In the acknowledgments, you mention that despite a lot of careful work, some “important ideas and voices” are still missing from Captive Genders. What challenges did you encounter in putting together this anthology?

We have always understood Captive Genders as one moment in a long genealogy of anti-prison work. Or, we wanted to acknowledge how it would (like all our work) be an incomplete project. That said, we sent probably 400 calls for writing inside through the Sylvia Rivera Law Project and Critical Resistance. And we ended up publishing all the pieces we got from folks on the inside. We would have loved to include even more work from currently incarcerated people. We got a number of letters in response that talked about how they wanted to contribute but feared they would be punished by the prisons if their work, even if written anonymously, was discovered. This is one of the material realties of writing about prisons from inside them.

We also wanted to open up the category “most impacted.” While we wanted to continue to center people currently inside, we also wanted to include under that banner sex workers who might be arrested and released many times a month. While they might not spend long stretches of time inside, their daily life is mitigated through the prison industrial complex. Along with this expanded understanding, we wanted to include people living in deeply institutionalized spaces, like Ralowe Ampu’s piece about the SRO (single resident occupancy) hotel she lives in.

In her foreword, CeCe McDonald shares thrilling plans to use Captive Genders as a part of an activist training program for people in prison. What else can you tell us about ways people have used or plan to use Captive Genders?

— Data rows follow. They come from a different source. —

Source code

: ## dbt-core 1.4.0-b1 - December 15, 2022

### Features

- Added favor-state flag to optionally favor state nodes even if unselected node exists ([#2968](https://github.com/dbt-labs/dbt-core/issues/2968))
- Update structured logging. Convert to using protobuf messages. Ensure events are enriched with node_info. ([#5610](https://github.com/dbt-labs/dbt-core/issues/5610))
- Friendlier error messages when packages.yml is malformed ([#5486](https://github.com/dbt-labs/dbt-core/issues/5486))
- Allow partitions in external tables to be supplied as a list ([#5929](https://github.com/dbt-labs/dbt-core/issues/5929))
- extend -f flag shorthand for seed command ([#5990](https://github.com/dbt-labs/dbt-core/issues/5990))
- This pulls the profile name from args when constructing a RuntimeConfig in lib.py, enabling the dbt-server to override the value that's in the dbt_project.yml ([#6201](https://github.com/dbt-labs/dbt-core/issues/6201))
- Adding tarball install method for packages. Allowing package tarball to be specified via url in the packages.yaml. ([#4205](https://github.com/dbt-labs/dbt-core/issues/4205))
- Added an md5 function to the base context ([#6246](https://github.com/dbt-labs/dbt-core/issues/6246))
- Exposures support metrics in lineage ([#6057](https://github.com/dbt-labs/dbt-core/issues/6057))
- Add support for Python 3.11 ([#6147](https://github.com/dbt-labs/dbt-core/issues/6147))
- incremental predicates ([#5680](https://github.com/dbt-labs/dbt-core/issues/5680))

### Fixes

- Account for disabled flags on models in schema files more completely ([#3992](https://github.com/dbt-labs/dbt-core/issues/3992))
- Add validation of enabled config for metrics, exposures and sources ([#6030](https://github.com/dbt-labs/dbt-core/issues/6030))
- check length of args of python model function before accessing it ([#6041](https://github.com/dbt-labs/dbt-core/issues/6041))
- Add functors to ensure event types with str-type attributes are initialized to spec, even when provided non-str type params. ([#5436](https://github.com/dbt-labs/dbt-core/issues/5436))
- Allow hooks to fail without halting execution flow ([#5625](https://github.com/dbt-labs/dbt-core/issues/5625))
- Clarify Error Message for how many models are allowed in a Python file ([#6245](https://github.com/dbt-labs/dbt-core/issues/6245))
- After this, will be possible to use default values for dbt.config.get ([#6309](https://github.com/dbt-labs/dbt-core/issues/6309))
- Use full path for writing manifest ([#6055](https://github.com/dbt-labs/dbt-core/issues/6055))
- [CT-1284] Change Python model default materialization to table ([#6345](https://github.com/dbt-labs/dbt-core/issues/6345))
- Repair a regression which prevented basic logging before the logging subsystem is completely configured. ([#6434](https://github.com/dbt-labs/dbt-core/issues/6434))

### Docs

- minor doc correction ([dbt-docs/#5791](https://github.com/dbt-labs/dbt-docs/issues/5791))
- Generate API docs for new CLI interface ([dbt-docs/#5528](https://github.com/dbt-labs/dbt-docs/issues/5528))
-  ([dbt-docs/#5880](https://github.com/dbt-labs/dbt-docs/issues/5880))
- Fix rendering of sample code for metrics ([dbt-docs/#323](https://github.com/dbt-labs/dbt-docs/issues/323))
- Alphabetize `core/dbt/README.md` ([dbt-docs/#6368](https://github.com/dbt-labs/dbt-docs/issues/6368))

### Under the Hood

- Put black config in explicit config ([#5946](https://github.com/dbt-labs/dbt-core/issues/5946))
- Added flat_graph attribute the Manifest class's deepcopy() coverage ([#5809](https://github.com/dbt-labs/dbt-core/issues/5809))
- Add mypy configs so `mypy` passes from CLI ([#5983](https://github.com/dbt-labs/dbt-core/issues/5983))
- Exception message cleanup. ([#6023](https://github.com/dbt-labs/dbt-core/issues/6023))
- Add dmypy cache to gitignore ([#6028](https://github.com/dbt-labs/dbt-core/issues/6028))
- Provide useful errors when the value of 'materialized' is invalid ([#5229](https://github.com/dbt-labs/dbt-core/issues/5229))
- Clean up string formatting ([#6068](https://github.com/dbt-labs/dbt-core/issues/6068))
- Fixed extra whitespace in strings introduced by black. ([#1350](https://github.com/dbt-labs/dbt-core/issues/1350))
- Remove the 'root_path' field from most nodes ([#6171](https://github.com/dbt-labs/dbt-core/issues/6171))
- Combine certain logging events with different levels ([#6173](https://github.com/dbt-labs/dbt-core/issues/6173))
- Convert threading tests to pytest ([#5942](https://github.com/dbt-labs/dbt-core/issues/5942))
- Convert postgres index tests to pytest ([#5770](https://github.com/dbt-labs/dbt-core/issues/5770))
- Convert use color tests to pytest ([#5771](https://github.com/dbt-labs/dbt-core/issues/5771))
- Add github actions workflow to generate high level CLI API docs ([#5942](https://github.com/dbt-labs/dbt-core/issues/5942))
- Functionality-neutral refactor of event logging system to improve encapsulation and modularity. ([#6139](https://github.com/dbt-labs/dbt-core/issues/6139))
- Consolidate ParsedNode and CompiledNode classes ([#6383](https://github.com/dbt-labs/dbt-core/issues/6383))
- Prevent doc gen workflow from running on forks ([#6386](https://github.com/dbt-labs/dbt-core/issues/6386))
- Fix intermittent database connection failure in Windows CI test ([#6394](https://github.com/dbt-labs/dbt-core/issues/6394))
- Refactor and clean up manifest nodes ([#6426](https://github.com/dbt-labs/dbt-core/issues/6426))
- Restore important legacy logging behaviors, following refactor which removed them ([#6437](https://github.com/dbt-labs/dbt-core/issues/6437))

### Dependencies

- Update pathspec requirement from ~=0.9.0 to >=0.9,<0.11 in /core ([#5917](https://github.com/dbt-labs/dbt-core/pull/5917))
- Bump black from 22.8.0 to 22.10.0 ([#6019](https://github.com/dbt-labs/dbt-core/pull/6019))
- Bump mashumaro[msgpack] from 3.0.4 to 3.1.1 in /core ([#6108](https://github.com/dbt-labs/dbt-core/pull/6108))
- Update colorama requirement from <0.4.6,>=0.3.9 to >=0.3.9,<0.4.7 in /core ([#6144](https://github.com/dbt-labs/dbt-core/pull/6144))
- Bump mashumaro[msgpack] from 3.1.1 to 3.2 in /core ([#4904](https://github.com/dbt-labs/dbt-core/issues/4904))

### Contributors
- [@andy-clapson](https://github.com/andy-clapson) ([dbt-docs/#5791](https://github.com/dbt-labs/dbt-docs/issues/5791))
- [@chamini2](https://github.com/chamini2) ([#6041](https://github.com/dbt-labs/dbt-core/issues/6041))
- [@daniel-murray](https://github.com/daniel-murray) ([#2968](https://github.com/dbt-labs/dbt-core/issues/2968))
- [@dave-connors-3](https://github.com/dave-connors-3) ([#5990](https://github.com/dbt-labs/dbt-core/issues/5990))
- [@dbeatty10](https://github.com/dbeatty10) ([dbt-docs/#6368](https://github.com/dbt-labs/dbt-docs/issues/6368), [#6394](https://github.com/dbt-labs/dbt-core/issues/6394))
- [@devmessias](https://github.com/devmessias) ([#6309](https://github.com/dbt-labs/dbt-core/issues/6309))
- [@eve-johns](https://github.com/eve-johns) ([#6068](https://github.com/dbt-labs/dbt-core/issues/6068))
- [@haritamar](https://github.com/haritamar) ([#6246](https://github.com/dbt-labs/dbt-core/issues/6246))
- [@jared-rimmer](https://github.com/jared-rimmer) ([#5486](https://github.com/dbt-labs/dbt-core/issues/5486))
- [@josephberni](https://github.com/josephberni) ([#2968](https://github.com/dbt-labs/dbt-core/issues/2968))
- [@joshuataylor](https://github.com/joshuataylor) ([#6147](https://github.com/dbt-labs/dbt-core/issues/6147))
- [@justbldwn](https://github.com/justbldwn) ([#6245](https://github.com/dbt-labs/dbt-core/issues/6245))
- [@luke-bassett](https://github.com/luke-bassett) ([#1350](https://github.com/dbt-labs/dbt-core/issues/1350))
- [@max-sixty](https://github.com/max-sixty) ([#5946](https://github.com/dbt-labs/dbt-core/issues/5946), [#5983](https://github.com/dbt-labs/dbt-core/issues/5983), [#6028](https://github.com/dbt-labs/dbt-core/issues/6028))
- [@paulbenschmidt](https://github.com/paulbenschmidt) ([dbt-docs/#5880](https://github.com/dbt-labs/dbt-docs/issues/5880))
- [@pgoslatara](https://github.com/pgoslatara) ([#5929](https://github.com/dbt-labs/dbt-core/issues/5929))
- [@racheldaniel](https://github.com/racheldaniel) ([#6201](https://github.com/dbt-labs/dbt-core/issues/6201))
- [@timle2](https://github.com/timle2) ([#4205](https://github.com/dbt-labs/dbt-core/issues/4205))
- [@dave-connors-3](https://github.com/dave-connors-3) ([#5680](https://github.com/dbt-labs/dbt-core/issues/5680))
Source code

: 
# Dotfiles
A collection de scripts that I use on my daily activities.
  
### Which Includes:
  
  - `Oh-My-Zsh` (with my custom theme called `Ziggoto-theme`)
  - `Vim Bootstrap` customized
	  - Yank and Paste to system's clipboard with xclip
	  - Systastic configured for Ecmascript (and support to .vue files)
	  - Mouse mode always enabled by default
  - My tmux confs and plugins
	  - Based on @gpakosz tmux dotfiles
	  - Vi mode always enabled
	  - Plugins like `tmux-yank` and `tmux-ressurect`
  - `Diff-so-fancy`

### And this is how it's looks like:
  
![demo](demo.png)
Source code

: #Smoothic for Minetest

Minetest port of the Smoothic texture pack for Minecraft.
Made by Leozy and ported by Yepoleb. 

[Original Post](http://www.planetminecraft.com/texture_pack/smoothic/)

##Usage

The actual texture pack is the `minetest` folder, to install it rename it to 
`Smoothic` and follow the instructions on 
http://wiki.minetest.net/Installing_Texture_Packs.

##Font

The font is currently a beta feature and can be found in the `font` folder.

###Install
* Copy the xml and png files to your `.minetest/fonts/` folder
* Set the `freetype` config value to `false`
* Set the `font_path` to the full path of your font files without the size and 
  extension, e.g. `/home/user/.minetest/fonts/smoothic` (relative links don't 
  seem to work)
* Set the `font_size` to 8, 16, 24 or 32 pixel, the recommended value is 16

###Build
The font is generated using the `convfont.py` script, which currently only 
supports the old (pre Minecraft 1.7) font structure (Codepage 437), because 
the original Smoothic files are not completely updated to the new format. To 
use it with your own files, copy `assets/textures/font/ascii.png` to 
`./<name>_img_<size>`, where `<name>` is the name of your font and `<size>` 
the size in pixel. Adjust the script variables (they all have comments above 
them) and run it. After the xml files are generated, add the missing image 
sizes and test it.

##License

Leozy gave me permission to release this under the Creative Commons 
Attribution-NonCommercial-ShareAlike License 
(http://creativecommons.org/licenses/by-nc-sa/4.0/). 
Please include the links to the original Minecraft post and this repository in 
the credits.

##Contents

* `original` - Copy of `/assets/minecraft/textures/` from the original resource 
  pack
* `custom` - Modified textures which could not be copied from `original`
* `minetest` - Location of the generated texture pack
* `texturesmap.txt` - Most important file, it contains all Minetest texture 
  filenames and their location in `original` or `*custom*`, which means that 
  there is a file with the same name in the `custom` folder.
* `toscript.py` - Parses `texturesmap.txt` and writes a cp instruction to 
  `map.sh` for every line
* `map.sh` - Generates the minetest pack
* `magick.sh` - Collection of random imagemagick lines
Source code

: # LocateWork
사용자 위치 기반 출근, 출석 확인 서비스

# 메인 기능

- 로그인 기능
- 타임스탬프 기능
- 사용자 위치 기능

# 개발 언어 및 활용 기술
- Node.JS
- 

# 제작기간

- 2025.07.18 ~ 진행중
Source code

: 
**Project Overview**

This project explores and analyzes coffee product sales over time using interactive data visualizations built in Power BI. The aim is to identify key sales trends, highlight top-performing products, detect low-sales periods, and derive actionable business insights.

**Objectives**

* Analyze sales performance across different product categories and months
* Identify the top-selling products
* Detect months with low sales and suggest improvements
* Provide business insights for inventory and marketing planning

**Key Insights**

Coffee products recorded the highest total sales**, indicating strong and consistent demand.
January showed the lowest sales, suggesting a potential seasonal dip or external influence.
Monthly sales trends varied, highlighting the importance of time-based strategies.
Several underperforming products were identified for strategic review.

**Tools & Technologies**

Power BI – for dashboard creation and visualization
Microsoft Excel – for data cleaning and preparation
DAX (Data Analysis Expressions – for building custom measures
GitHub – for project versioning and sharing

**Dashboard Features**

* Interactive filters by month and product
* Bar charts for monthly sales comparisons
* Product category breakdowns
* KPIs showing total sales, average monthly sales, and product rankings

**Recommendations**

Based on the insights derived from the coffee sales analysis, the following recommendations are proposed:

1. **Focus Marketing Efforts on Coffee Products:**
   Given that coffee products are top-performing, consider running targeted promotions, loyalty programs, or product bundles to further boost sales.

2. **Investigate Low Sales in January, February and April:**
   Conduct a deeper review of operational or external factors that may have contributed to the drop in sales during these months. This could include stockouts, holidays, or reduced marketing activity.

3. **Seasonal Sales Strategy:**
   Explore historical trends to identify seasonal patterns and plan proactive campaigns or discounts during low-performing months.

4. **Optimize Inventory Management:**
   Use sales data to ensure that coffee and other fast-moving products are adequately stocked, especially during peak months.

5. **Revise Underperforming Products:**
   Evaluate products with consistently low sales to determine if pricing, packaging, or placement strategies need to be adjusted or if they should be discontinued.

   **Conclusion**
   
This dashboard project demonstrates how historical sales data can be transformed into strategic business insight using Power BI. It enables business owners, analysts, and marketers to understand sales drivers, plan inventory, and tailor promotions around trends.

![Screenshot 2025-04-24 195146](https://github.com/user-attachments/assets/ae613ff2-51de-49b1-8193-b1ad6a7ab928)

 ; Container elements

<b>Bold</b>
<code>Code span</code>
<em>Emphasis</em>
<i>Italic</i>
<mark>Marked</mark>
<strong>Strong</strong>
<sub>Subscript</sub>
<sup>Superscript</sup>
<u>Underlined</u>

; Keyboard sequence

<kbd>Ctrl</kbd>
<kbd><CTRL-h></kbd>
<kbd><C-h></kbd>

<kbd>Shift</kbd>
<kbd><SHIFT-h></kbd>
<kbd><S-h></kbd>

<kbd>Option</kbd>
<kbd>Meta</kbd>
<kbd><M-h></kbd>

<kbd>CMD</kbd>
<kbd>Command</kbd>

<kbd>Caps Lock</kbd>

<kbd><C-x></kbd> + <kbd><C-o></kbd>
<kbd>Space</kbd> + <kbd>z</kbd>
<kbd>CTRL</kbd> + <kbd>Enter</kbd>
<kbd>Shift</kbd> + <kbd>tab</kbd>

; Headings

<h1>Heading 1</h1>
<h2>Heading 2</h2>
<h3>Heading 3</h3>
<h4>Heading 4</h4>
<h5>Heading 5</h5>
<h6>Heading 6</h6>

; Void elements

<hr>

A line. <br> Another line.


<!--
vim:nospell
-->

Nat and I decided from the beginning that all the profits we receive from sales of Captive Genders will go to provide free copies to people inside prisons and jails. Through LGBT Books to Prisoners, along with other organizations, we have sent about 500 copies inside so far. This has helped to provide a feedback loop were people inside can respond to the book. The book has also been used in a number of inside/outside study groups, which is really exciting. All this is to say that we see Captive Genders as one part of a large and morphing strategy, which includes reading and writing along with direct action and all other forms of artistic resistance.